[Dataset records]
---*---

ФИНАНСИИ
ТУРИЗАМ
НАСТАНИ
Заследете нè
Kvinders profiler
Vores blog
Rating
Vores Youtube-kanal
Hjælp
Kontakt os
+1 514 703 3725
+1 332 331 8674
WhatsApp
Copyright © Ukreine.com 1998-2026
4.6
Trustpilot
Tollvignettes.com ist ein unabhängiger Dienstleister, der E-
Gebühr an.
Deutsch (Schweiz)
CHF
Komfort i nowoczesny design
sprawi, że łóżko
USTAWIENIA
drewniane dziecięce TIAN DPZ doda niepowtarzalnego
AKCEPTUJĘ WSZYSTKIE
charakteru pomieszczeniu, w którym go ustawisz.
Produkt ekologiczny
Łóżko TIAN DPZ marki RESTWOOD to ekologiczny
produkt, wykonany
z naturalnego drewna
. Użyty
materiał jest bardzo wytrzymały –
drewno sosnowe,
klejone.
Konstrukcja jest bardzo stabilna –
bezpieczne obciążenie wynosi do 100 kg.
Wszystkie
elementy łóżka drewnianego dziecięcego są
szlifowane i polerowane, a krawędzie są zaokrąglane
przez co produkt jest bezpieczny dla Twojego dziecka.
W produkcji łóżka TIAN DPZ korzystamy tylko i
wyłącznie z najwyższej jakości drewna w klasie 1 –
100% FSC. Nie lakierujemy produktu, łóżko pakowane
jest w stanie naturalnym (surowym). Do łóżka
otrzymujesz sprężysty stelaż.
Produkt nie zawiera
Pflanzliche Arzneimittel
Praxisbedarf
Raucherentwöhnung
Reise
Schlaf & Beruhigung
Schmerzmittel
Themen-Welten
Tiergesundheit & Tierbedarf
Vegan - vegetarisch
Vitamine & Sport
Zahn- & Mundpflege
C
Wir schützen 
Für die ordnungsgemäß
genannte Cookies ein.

---*---

* To-do item *
Print every line of the listing above without changing a single character.

* Exercise output *
ФИНАНСИИ
ТУРИЗАМ
НАСТАНИ
Заследете нè
Kvinders profiler
Vores blog
Rating
Vores Youtube-kanal
Hjælp
Kontakt os
+1 514 703 3725
+1 332 331 8674
WhatsApp
Copyright © Ukreine.com 1998-2026
4.6
Trustpilot
Tollvignettes.com ist ein unabhängiger Dienstleister, der E-
Gebühr an.
Deutsch (Schweiz)
CHF
Komfort i nowoczesny design
sprawi, że łóżko
USTAWIENIA
drewniane dziecięce TIAN DPZ doda niepowtarzalnego
AKCEPTUJĘ WSZYSTKIE
charakteru pomieszczeniu, w którym go ustawisz.
Produkt ekologiczny
Łóżko TIAN DPZ marki RESTWOOD to ekologiczny
produkt, wykonany
z naturalnego drewna
. Użyty
materiał jest bardzo wytrzymały –
drewno sosnowe,
klejone.
Konstrukcja jest bardzo stabilna –
bezpieczne obciążenie wynosi do 100 kg.
Wszystkie
elementy łóżka drewnianego dziecięcego są
szlifowane i polerowane, a krawędzie są zaokrąglane
przez co produkt jest bezpieczny dla Twojego dziecka.
W produkcji łóżka TIAN DPZ korzystamy tylko i
wyłącznie z najwyższej jakości drewna w klasie 1 –
100% FSC. Nie lakierujemy produktu, łóżko pakowane
jest w stanie naturalnym (surowym). Do łóżka
otrzymujesz sprężysty stelaż.
Produkt nie zawiera
Pflanzliche Arzneimittel
Praxisbedarf
Raucherentwöhnung
Reise
Schlaf & Beruhigung
Schmerzmittel
Themen-Welten
Tiergesundheit & Tierbedarf
Vegan - vegetarisch
Vitamine & Sport
Zahn- & Mundpflege
C
Wir schützen 
Für die ordnungsgemäß
genannte Cookies ein.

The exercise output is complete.